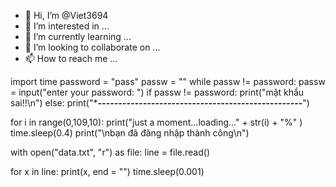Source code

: - 👋 Hi, I’m @Viet3694
- 👀 I’m interested in ...
- 🌱 I’m currently learning ...
- 💞️ I’m looking to collaborate on ...
- 📫 How to reach me ...

<!---
Viet3694/Viet3694 is a ✨ special ✨ repository because its `README.md` (this file) appears on your GitHub profile.
You can click the Preview link to take a look at your changes.
--->

import time
password = "pass"
passw = ""
while passw != password:
    passw = input("enter your password: ")
    if passw != password:
        print("mật khẩu sai!!\n")
    else:
        print("****--------------------------------------------------***")

for i in range(0,109,10):
	print("just a moment...loading..." + str(i) + "%" )
	time.sleep(0.4)
print("\nbạn đã đăng nhập thành công\n")

with open("data.txt", "r") as file:
		line = file.read()

for x in line:
	print(x, end = "")
	time.sleep(0.001)
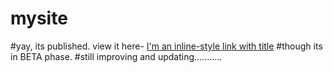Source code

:# mysite
#yay, its published. view it here- [I'm an inline-style link with title](https://ary-an7.github.io "ARyan_7")
#though its in BETA phase.
#still improving and updating...........
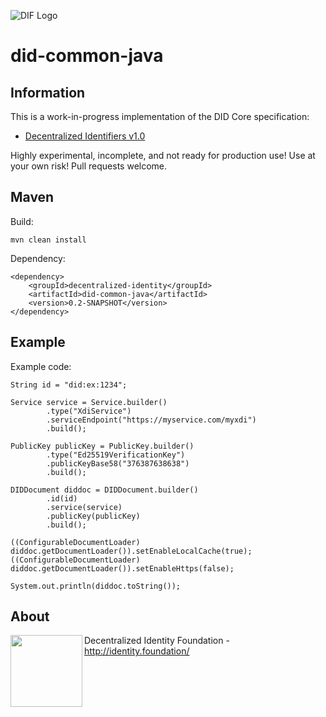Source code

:![DIF Logo](https://raw.githubusercontent.com/decentralized-identity/universal-resolver/master/docs/logo-dif.png)

# did-common-java

## Information

This is a work-in-progress implementation of the DID Core specification:

 - [Decentralized Identifiers v1.0](https://w3c.github.io/did-core/)

Highly experimental, incomplete, and not ready for production use! Use at your own risk! Pull requests welcome.

## Maven

Build:

	mvn clean install

Dependency:

	<dependency>
        <groupId>decentralized-identity</groupId>
        <artifactId>did-common-java</artifactId>
        <version>0.2-SNAPSHOT</version>
	</dependency>

## Example

Example code:

    String id = "did:ex:1234";

    Service service = Service.builder()
            .type("XdiService")
            .serviceEndpoint("https://myservice.com/myxdi")
            .build();

    PublicKey publicKey = PublicKey.builder()
            .type("Ed25519VerificationKey")
            .publicKeyBase58("376387638638")
            .build();

    DIDDocument diddoc = DIDDocument.builder()
            .id(id)
            .service(service)
            .publicKey(publicKey)
            .build();

    ((ConfigurableDocumentLoader) diddoc.getDocumentLoader()).setEnableLocalCache(true);
    ((ConfigurableDocumentLoader) diddoc.getDocumentLoader()).setEnableHttps(false);

    System.out.println(diddoc.toString());

## About

<img align="left" src="https://raw.githubusercontent.com/decentralized-identity/universal-resolver/master/docs/logo-dif.png" width="115">

Decentralized Identity Foundation - http://identity.foundation/
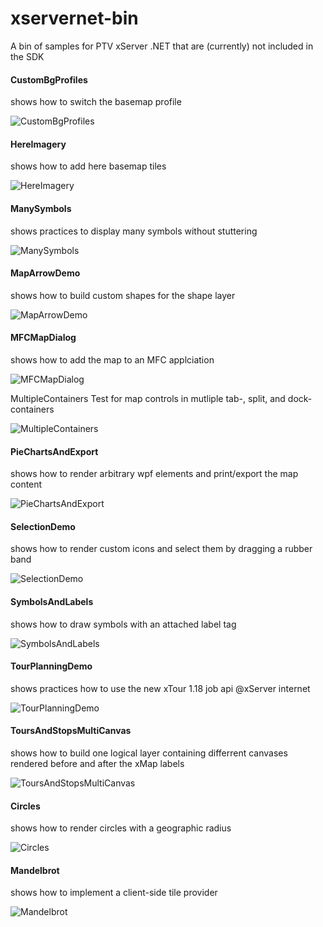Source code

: xservernet-bin
==============

A bin of samples for PTV xServer .NET that are (currently) not included in the SDK

#### CustomBgProfiles
shows how to switch the basemap profile 

![CustomBgProfiles](https://github.com/ptv-logistics/xservernet-bin/blob/master/Screenshots/CustomBgProfiles.png "CustomBgProfiles")

#### HereImagery
shows how to add here basemap tiles

![HereImagery](https://github.com/ptv-logistics/xservernet-bin/blob/master/Screenshots/HereImagery.png "HereImagery")

#### ManySymbols
shows practices to display many symbols without stuttering

![ManySymbols](https://github.com/ptv-logistics/xservernet-bin/blob/master/Screenshots/ManySymbols.png "ManySymbols")

#### MapArrowDemo
shows how to build custom shapes for the shape layer

![MapArrowDemo](https://github.com/ptv-logistics/xservernet-bin/blob/master/Screenshots/MapArrowDemo.png "MapArrowDemo")

#### MFCMapDialog
shows how to add the map to an MFC applciation

![MFCMapDialog](https://github.com/ptv-logistics/xservernet-bin/blob/master/Screenshots/MFCMapDialog.png "MFCMapDialog")

MultipleContainers
Test for map controls in mutliple tab-, split, and dock-containers

![MultipleContainers](https://github.com/ptv-logistics/xservernet-bin/blob/master/Screenshots/MultipleContainers.png "MultipleContainers")

#### PieChartsAndExport
shows how to render arbitrary wpf elements and print/export the map content

![PieChartsAndExport](https://github.com/ptv-logistics/xservernet-bin/blob/master/Screenshots/PieChartsAndExport.png "PieChartsAndExport")

#### SelectionDemo
shows how to render custom icons and select them by dragging a rubber band

![SelectionDemo](https://github.com/ptv-logistics/xservernet-bin/blob/master/Screenshots/SelectionDemo.png "SelectionDemo")

#### SymbolsAndLabels
shows how to draw symbols with an attached label tag

![SymbolsAndLabels](https://github.com/ptv-logistics/xservernet-bin/blob/master/Screenshots/SymbolsAndLabels.png "SymbolsAndLabels")

#### TourPlanningDemo
shows practices how to use the new xTour 1.18 job api @xServer internet

![TourPlanningDemo](https://github.com/ptv-logistics/xservernet-bin/blob/master/Screenshots/TourPlanningDemo.png "TourPlanningDemo")

#### ToursAndStopsMultiCanvas
shows how to build one logical layer containing differrent canvases rendered before and after the xMap labels

![ToursAndStopsMultiCanvas](https://github.com/ptv-logistics/xservernet-bin/blob/master/Screenshots/ToursAndMultiCanvas.png "ToursAndStopsMultiCanvas")

#### Circles
shows how to render circles with a geographic radius

![Circles](https://github.com/ptv-logistics/xservernet-bin/blob/master/Screenshots/Circles.png "Circles")

#### Mandelbrot
shows how to implement a client-side tile provider

![Mandelbrot](https://github.com/ptv-logistics/xservernet-bin/blob/master/Screenshots/Mandelbrot.png "Mandelbrot")
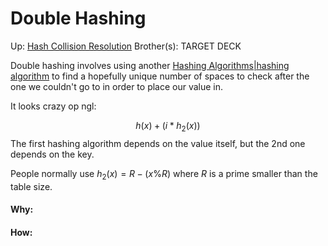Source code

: # Double Hashing

Up: [Hash Collision Resolution](hash_collision_resolution)
Brother(s):
TARGET DECK

Double hashing involves using another [Hashing Algorithms|hashing algorithm](hashing_algorithms|hashing_algorithm) to find a hopefully unique number of spaces to check after the one we couldn't go to in order to place our value in.

It looks crazy op ngl:

$$ h(x) + (i * h_2(x)) $$
The first hashing algorithm depends on the value itself, but the 2nd one depends on the key.

People normally use $h_2(x) = R - (x\%R)$ where $R$ is a prime smaller than the table size.





































#### Why:
#### How:









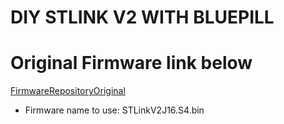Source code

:# DIY STLINK V2 WITH BLUEPILL
# Original Firmware link below

[FirmwareRepositoryOriginal](https://github.com/open-plc-com/firmwares/tree/master/STM32F103C8T6/ST-Link)
* Firmware name to use: STLinkV2J16.S4.bin
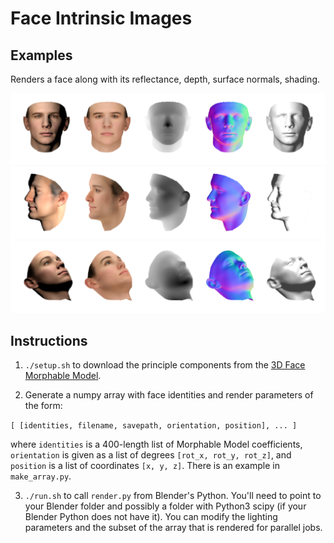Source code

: # Face Intrinsic Images

## Examples
Renders a face along with its reflectance, depth, surface normals, shading. 

<p align="center">
  <img src="output/readme/0.png"><br>
  <img src="output/readme/1.png"><br>
  <img src="output/readme/2.png">
</p>

## Instructions
1. `./setup.sh` to download the principle components from the [3D Face Morphable Model](https://www-inst.eecs.berkeley.edu/~cs194-26/fa14/Papers/BlanzVetter99.pdf).

2. Generate a numpy array with face identities and render parameters of the form:

`
[ [identities, filename, savepath, orientation, position], ... ]
`

where `identities` is a 400-length list of Morphable Model coefficients, `orientation` is given as a list of degrees `[rot_x, rot_y, rot_z]`, and `position` is a list of coordinates `[x, y, z]`. There is an example in `make_array.py`.

3. `./run.sh` to call `render.py` from Blender's Python. You'll need to point to your Blender folder and possibly a folder with Python3 scipy (if your Blender Python does not have it). You can modify the lighting parameters and the subset of the array that is rendered for parallel jobs. 
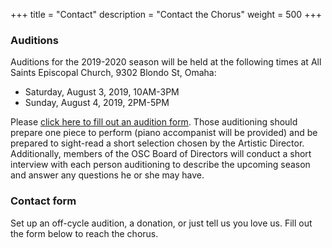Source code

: +++
title = "Contact"
description = "Contact the Chorus"
weight = 500
+++

### Auditions
Auditions for the 2019-2020 season will be held at the following times at All Saints Episcopal Church, 9302 Blondo St, Omaha:

* Saturday, August 3, 2019, 10AM-3PM
* Sunday, August 4, 2019, 2PM-5PM

Please [click here to fill out an audition form](https://docs.google.com/forms/d/106Kp2qtLXUQrgniG-rqFb4vluXQN_c7MYB10YuZtXfw/edit?usp=send_form). Those auditioning should prepare one piece to perform (piano accompanist will be provided) and be prepared to sight-read a short selection chosen by the Artistic Director. Additionally, members of the OSC Board of Directors will conduct a short interview with each person auditioning to describe the upcoming season and answer any questions he or she may have.

### Contact form
Set up an off-cycle audition, a donation, or just tell us you love us. Fill out the form below to reach the chorus.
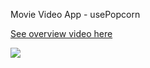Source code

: <div>
  <p>Movie Video App - usePopcorn</p>
    <a href="https://www.loom.com/share/b7b07953eaa747f8aef310d2017dd98c?sid=1d6e12a6-e996-45ba-90ad-20d9588c0f2f">
      <p>See overview video here</p>
    </a>
    <a href="https://www.loom.com/share/ebe5fc2a1a8b4d279687fddc7e76462e">
      <img style="max-width:300px;" src="https://cdn.loom.com/sessions/thumbnails/ebe5fc2a1a8b4d279687fddc7e76462e-with-play.gif">
    </a>
  </div>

----------------

§ **TASK PROMPT**:
A single number is the whole answer: the tally of lines above that contain "href".

§ **ANSWER TO THIS EXERCISE**:
2